» Short problem 1:
Copy everything in the side marker lens thread from "It took awhile" down to "lately. Thanks again.".

» Text to read:
# # #

The clear / silver combination will give you more of a bright side marker if that is what you are going for. 

If there is anything else, just let me know.


----------



## TGrayEco (Feb 25, 2011)

cruzeman said:


> what do you guys reccomend for a black eco cruze? i added the chrome door handles already.


I'd get the smoke/black or light smoke/black....just depends how dark you're wanting. I like the stealth look, so smoke/black for me if I had a black car.


----------



## ECOsleeper (Apr 3, 2011)

Klearz said:


> Thanks, I guess thats an advantage of being a small company. I can handle a problem as it arises. There isn't much that turns me off more than someone not being happy with one of my products.


Any word on how soon I should expect my order?


----------



## Klearz (Mar 20, 2011)

ECOsleeper said:


> Any word on how soon I should expect my order?


 I would think that it should be there in the next couple days if it isn't in your mailbox right now. 

It took awhile to catch up on orders after modding the molds and process to make stronger clips, but most everything went out last week.


----------



## ECOsleeper (Apr 3, 2011)

Cool thanks. I haven't even bothered to check my tracking number lately. Thanks again.


----------



## cruzeman (Mar 13, 2011)

just placed order for light smoke/black lenses...


----------



## Klearz (Mar 20, 2011)

cruzeman said:


> just placed order for light smoke/black lenses...


 Yup,.. order is recieved. It should ship out today. Thanks alot.


----------



## 70x7 (Apr 24, 2011)

Im digging the clear/black 
I guess I have some thinking to do!


----------



## TGrayEco (Feb 25, 2011)

cruzeman said:


> just placed order for light smoke/black lenses...


 Nice choice! Can't wait to see the pictures.


----------



## cruzeman (Mar 13, 2011)

this website is a bad thing!!! wife getting mad that im spending money on my car!!! LOL


----------



## TSURacing (Jan 1, 2011)

LOL yeah, my wife laughed and rolled her eyes at me, but she doesnt actually care. Then she rolled some more when I installed them and explained how I wanted to make them blinkers instead of just side markers. She loves the car, and tolerates me, so its kinda a whateva type scenario.  It just gives her more leverage to buy the stoopid stuff she likes to buy....


----------



## Klearz (Mar 20, 2011)

TSURacing said:


> LOL yeah, my wife laughed and rolled her eyes at me, but she doesnt actually care. Then she rolled some more when I installed them and explained how I wanted to make them blinkers instead of just side markers. She loves the car, and tolerates me, so its kinda a whateva type scenario.  It just gives her more leverage to buy the stoopid stuff she likes to buy....


 
.... and that is the ground work for any functional marriage lol 

I scratch build high detail models of farm tractors and equipment as a hobby when I can find any spare time. It always makes me cringe when the wife comes in the shop and says,... "Ohhh that is sooo cute"... nooo I say, its not cute its "cool" or "badass" lol.

# # #

» Short problem 2:
Collect every line of the entries below that contains the string "time". Case counts.

» Dataset rows:
# # #

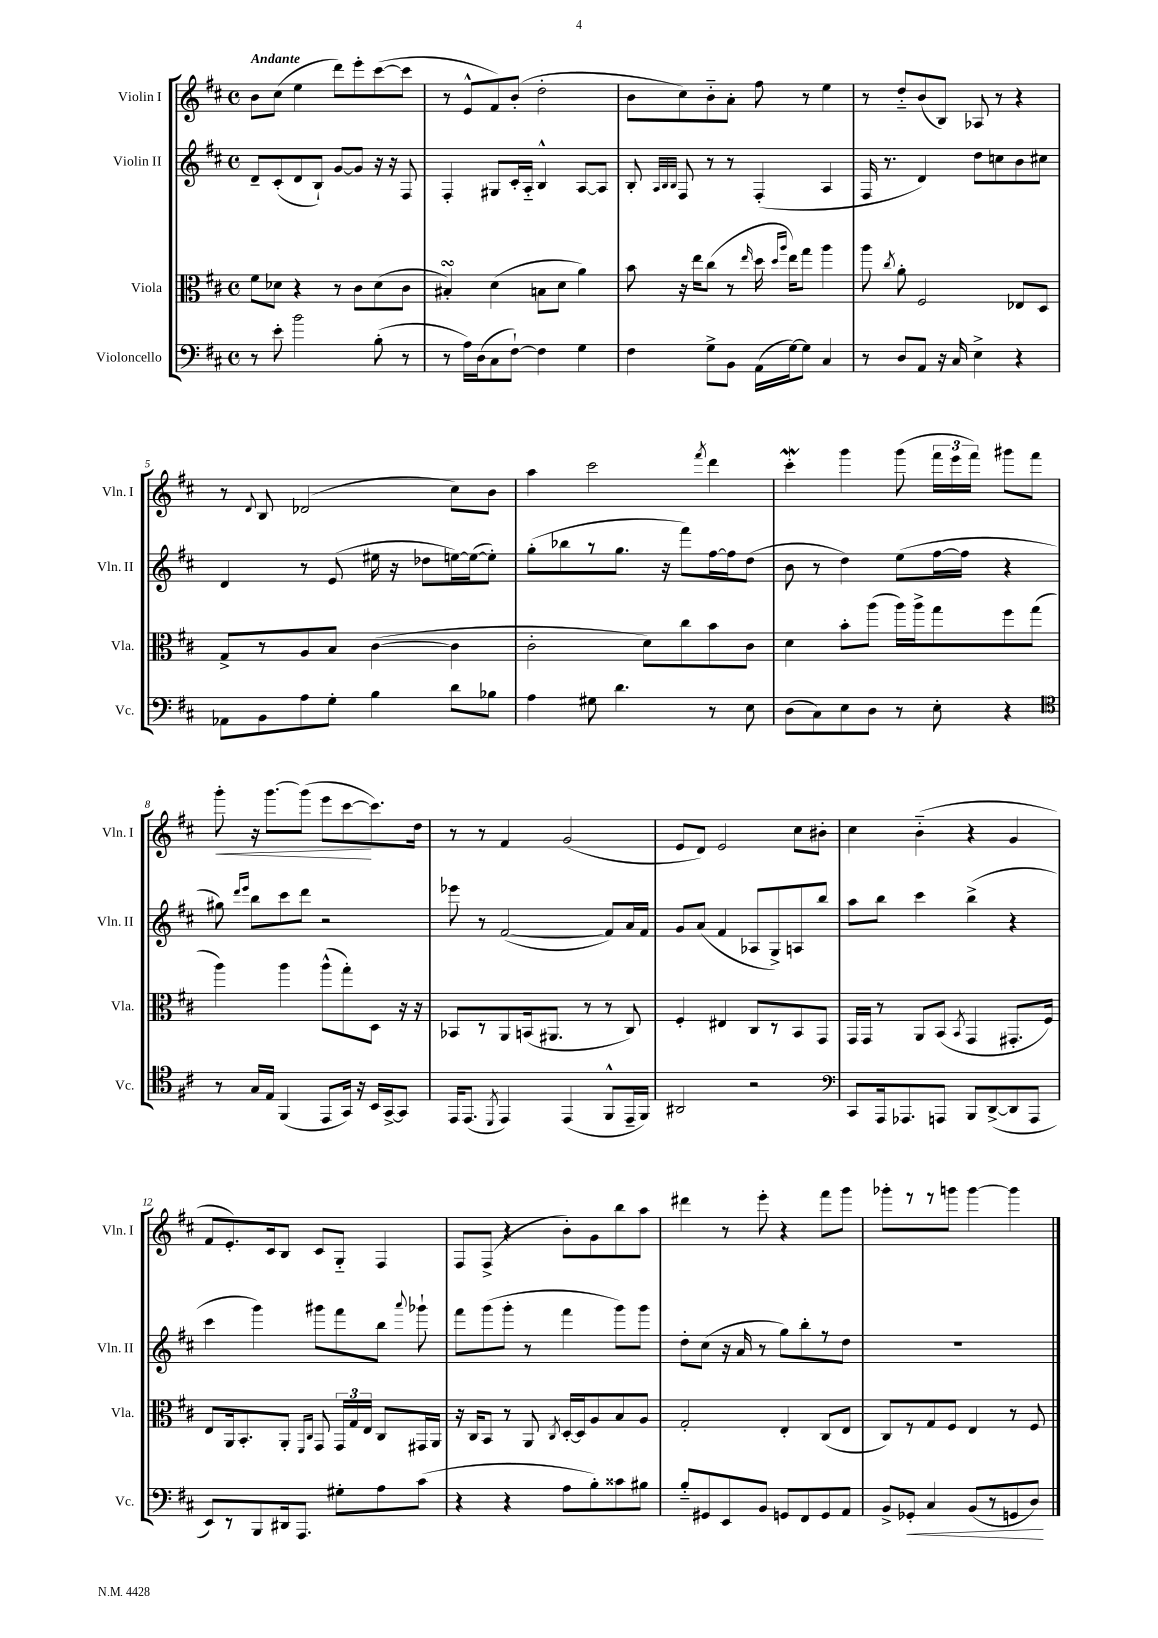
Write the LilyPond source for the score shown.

<<
\new StaffGroup <<
\new Staff = "s0" \with { instrumentName = "Violin I" shortInstrumentName = "Vln. I" } {
    \clef treble \key d \major \defaultTimeSignature \time 4/4 \tempo "Andante"
    \autoBeamOff b'8[ cis''8]( e''4 d'''8[) e'''8-. cis'''8~( cis'''8] |
    r8 e'8[-^ fis'8) b'8]-.( d''2-. |
    b'8[ cis''8) b'8-_ a'8]-. fis''8 r8 e''4 |
    r8 d''8[-_ b'8( b8]) aes8 r8 r4 |
    r8 \appoggiatura { d'8 } b8 des'2( cis''8[) b'8] |
    a''4 cis'''2 \acciaccatura { fis'''8 } d'''4 |
    cis'''4-.\mordent g'''4 g'''8( \tuplet 3/2 { fis'''16[ e'''16 fis'''16]) } gis'''8[ fis'''8] |
    g'''8-.\< r16 g'''8.[~ g'''8]( e'''8[ cis'''8~\! cis'''8.) d''16] |
    r8 r8 fis'4 g'2( |
    e'8[ d'8]) e'2 cis''8[ bis'8]-. |
    cis''4 b'4-_( r4 g'4 |
    fis'8[ e'8.-.) cis'16 b8] cis'8[ g8]-_ fis4 |
    fis8[ fis8]->( r4 b'8[-.) g'8 b''8 a''8] |
    dis'''4 r8 e'''8-. r4 fis'''8[ g'''8] |
    ges'''8[-. r8 r8 g'''8] g'''4~ g'''4 \bar "|." |
}
\new Staff = "s1" \with { instrumentName = "Violin II" shortInstrumentName = "Vln. II" } {
    \clef treble \key d \major \defaultTimeSignature \time 4/4
    \autoBeamOff d'8[-- cis'8-.( d'8 b8]-!) g'8[~ g'8] r16 r16 fis8 |
    fis4-. gis8[ cis'16-. a16]-_ b4-^ a8[~ a8] |
    b8-. \grace { a32[ b32 b32] } fis8 r8 r8 fis4-.( a4 |
    fis16 r8. d'4) d''8[ c''8 b'8 cis''8] |
    d'4 r8 e'8( eis''16 r16 des''8[ e''16~) e''16~( e''8]-.) |
    g''8[-.( bes''8 r8 g''8.] r16 fis'''8[) fis''16~ fis''16 d''8]( |
    b'8 r8 d''4) e''8[( fis''16~ fis''16] r4 |
    gis''8) \grace { d'''16[ e'''16] } b''8[ cis'''8 d'''8] r2 |
    ees'''8 r8 fis'2~( fis'8[) a'16 fis'16] |
    g'8[ a'8]( fis'4 aes8[ g8->) a8 b''8] |
    a''8[ b''8] cis'''4 b''4->( r4 |
    cis'''4 g'''4) gis'''8[ fis'''8 b''8] \appoggiatura { a'''8 } ges'''8-! |
    fis'''8[ g'''8( g'''8]-. r8 fis'''4 g'''8[) g'''8] |
    d''8[-. cis''8]( r16 a'16 r8 g''8[) b''8-. r8 d''8] |
    R1 \bar "|." |
}
\new Staff = "s2" \with { instrumentName = "Viola" shortInstrumentName = "Vla." } {
    \clef alto \key d \major \defaultTimeSignature \time 4/4
    \autoBeamOff fis'8[ des'8] r4 r8 cis'8[ des'8( cis'8] |
    bis4-.\turn) d'4( b8[ d'8] a'4) |
    b'8 r16 e''16[ cis''8]( r8 \grace { e''16 } d''16 \grace { d''16[ a''16] } e''16[) g''8] a''4 |
    a''8 \acciaccatura { cis''8 } a'8-. fis2 ees8[ d8] |
    g8[-> r8 a8 b8] cis'4~( cis'4 |
    cis'2-. d'8[) cis''8 b'8 cis'8] |
    d'4 b'8[-. a''8]( a''16[) a''16-> g''8 fis''8 g''8]( |
    a''4) a''4 a''8[-^( g''8-.) d8] r16 r16 |
    bes,8[ r8 a,8 b,16( ais,8.] r8 r8 cis8) |
    fis4-. eis4 cis8[ r8 b,8 g,8] |
    g,16[ g,16] r8 a,8[ b,8]( \acciaccatura { b,8 } g,4 gis,8.[-. fis16]) |
    e8[ a,16 b,8.-. a,8]-. \grace { fis,16[ cis16] } g,8 \tuplet 3/2 { g,16[ g16 e16] } cis8[ gis,16 a,16] |
    r16 cis16[ b,8] r8 a,8 \acciaccatura { cis8 } d16[~-. d16 a8 b8 a8] |
    g2-. e4-. cis8[( e8] |
    cis8[) r8 g8 fis8] e4 r8 fis8 \bar "|." |
}
\new Staff = "s3" \with { instrumentName = "Violoncello" shortInstrumentName = "Vc." } {
    \clef bass \key d \major \defaultTimeSignature \time 4/4
    \autoBeamOff r8 e'8-. b'2 b8-.( r8 |
    r8 a16[) d16( cis8 fis8]~-!) fis4 g4 |
    fis4 g8[-> b,8] a,16[( g16~) g8] cis4 |
    r8 d8[ a,8] r16 cis16 e4-> r4 |
    aes,8[ b,8 a8 g8]-. b4 d'8[ bes8] |
    a4 gis8 d'4. r8 e8 |
    d8[( cis8) e8 d8] r8 e8-. r4 |
    \clef tenor r8 g16[ e16] fis,4( e,8[ g,16]) r16 b,16[ g,16~-> g,8] |
    e,16[ e,8.]( \acciaccatura { d,8 } e,4) e,4( fis,8[-^ e,16-- fis,16]) |
    ais,2 r2 |
    \clef bass cis,8[ a,,16 aes,,8. a,,8] b,,8[ d,8~->( d,8 a,,8] |
    e,8[) r8 b,,8 dis,16 a,,8.] gis8[-. a8 cis'8]( |
    r4 r4 a8[ b8-.) cisis'8 bis8] |
    b8[-_ gis,8 e,8 b,8] g,8[ fis,8 g,8 a,8] |
    b,8[-> ges,8]-.\< cis4 b,8[( r8 g,8 d8]\!) \bar "|." |
}
>>
>>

# # #

» Exercise output 1:
It took awhile to catch up on orders after modding the molds and process to make stronger clips, but most everything went out last week.


----------



## ECOsleeper (Apr 3, 2011)

Cool thanks. I haven't even bothered to check my tracking number lately. Thanks again.

» Exercise output 2:
    \clef treble \key d \major \defaultTimeSignature \time 4/4 \tempo "Andante"
    \clef treble \key d \major \defaultTimeSignature \time 4/4
    \clef alto \key d \major \defaultTimeSignature \time 4/4
    \clef bass \key d \major \defaultTimeSignature \time 4/4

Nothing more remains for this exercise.